Nurse or medical assistant contacts the patient and reminds the patient to avoid food or fluids after midnight the night before surgery.

Recommend a laxative or suppository on the day before the procedure, so constipation will not be an issue post-operatively

Post-op visits are scheduled before the surgical procedure

The nurse or medical assistant makes sure all questions by the patient have been answered, and if necessary, have the surgeon answer any additional questions the patient may have

And most important of all, make sure the consent is signed for the practice AND the hospital, and that the facility has a copy of the consent on the chart. I suggest that you bring a copy of the consent with you on the day of surgery, "just in case" the hospital misplaces the consent you have faxed or sent to the hospital or the ATC.

Afternoon before procedure:

The medical assistant or nurse calls the patient and reminds them of the importance of no food or fluids after midnight, and the time they are to report to the hospital or ATC.

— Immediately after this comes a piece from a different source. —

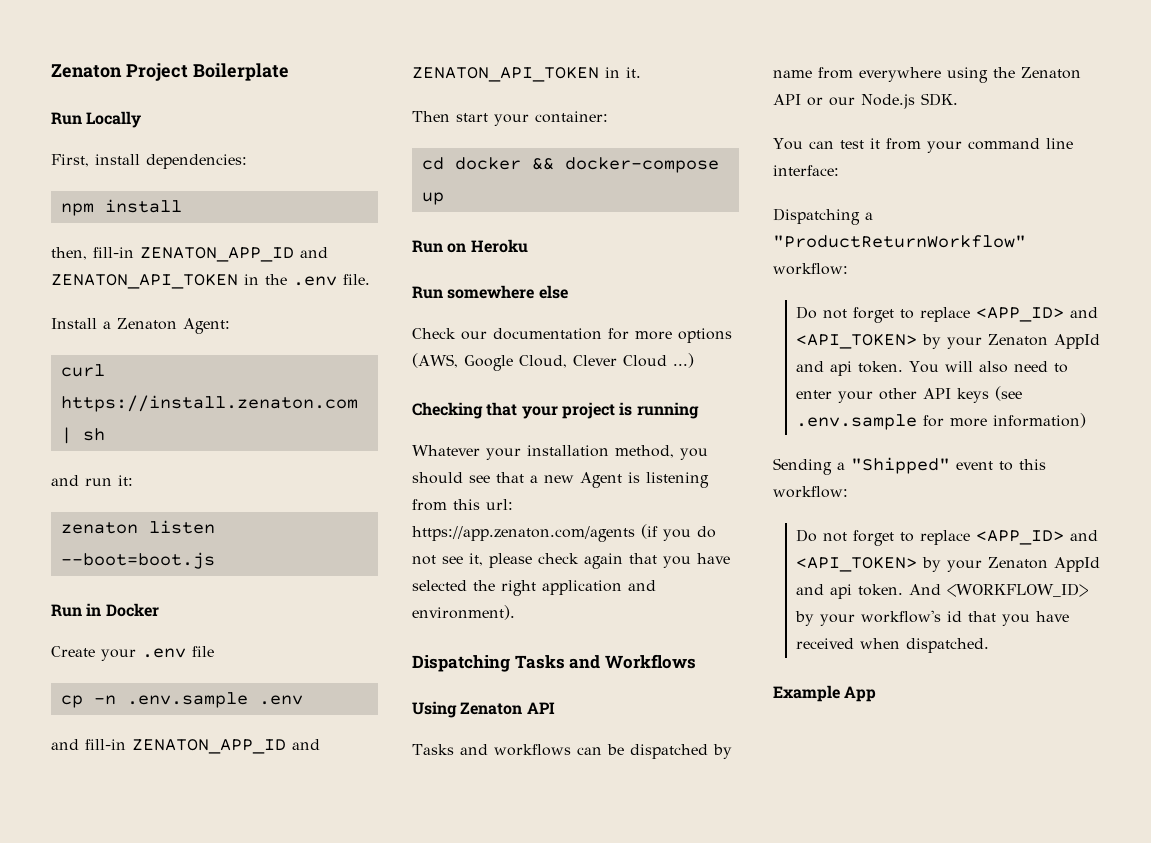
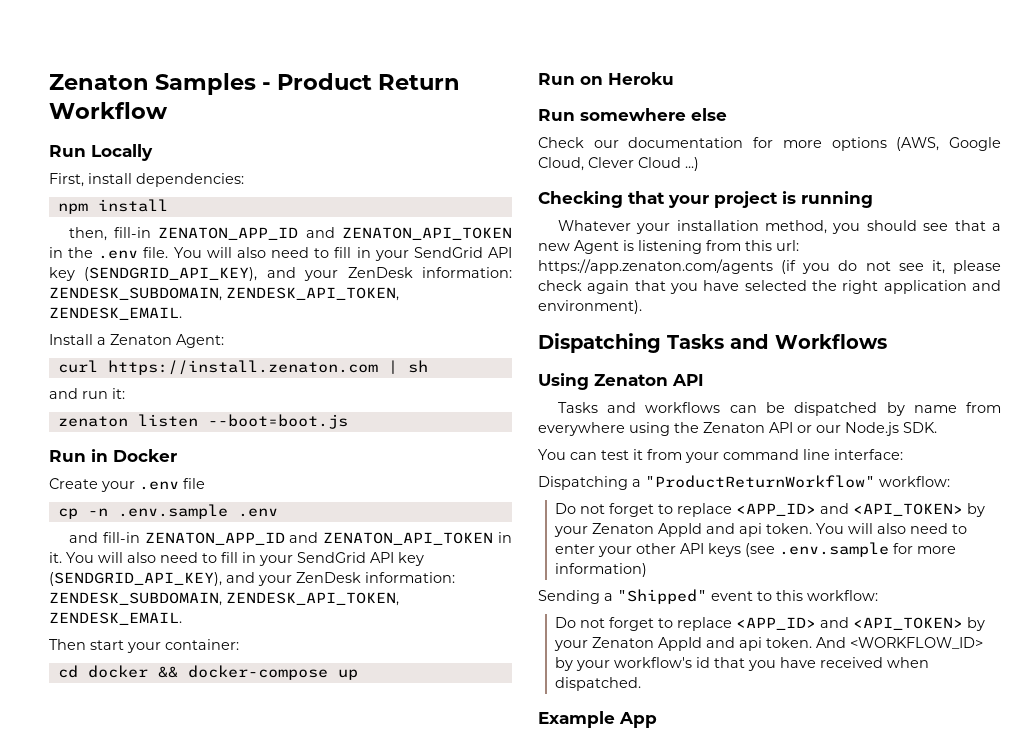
[51,63,289,81] Zenaton Project Boilerplate -> [49,73,461,95] [49,102,168,119] Zenaton Samples - Product Return Workflow
(370, 279) none -> [173,247,512,261] [49,267,512,281] [49,287,399,301] [49,307,182,320] You will also need to fill in your SendGrid API key (SENDGRID_API_KEY), and your ZenDesk information: ZENDESK_SUBDOMAIN, ZENDESK_API_TOKEN, ZENDESK_EMAIL.
(641, 72) none -> [66,552,424,566] [49,572,455,586] [49,592,399,606] [49,612,182,625] You will also need to fill in your SendGrid API key (SENDGRID_API_KEY), and your ZenDesk information: ZENDESK_SUBDOMAIN, ZENDESK_API_TOKEN, ZENDESK_EMAIL.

Lagniappe*- or after the procedure

It is such a nice gesture and so very appreciated by patients if the doctor or the nurse calls after the surgery to check on the patients and answer any additional questions. I suggest telling the patient approximately the time that someone from the office will call so that they are not on the phone.

Bottom Line: To avoid the last thing anyone, i.e., patient and doctor, wants is for their surgery to be cancelled at the last moment. It's stressful and disruptive to everyone involved, leading to an unhappy doctor and patient. No matter how hard you try to prevent it, some surgeries will be cancelled due to lack of paperwork, insurance refusals, or even human error. The job of the practice is to get those patients back in the system and rescheduled for surgery as soon as possible.

*Cajun for “something extra” or thirteen pastries as the baker’s dozen

Neil Baum, MD, a Professor of Clinical Urology at Tulane University in New Orleans, LA. Dr. Baum is the author of several books, including the best-selling book, Marketing Your Medical Practice-Ethically, Effectively, and Economically, which has sold over 225,000 copies and has been translated into Spanish.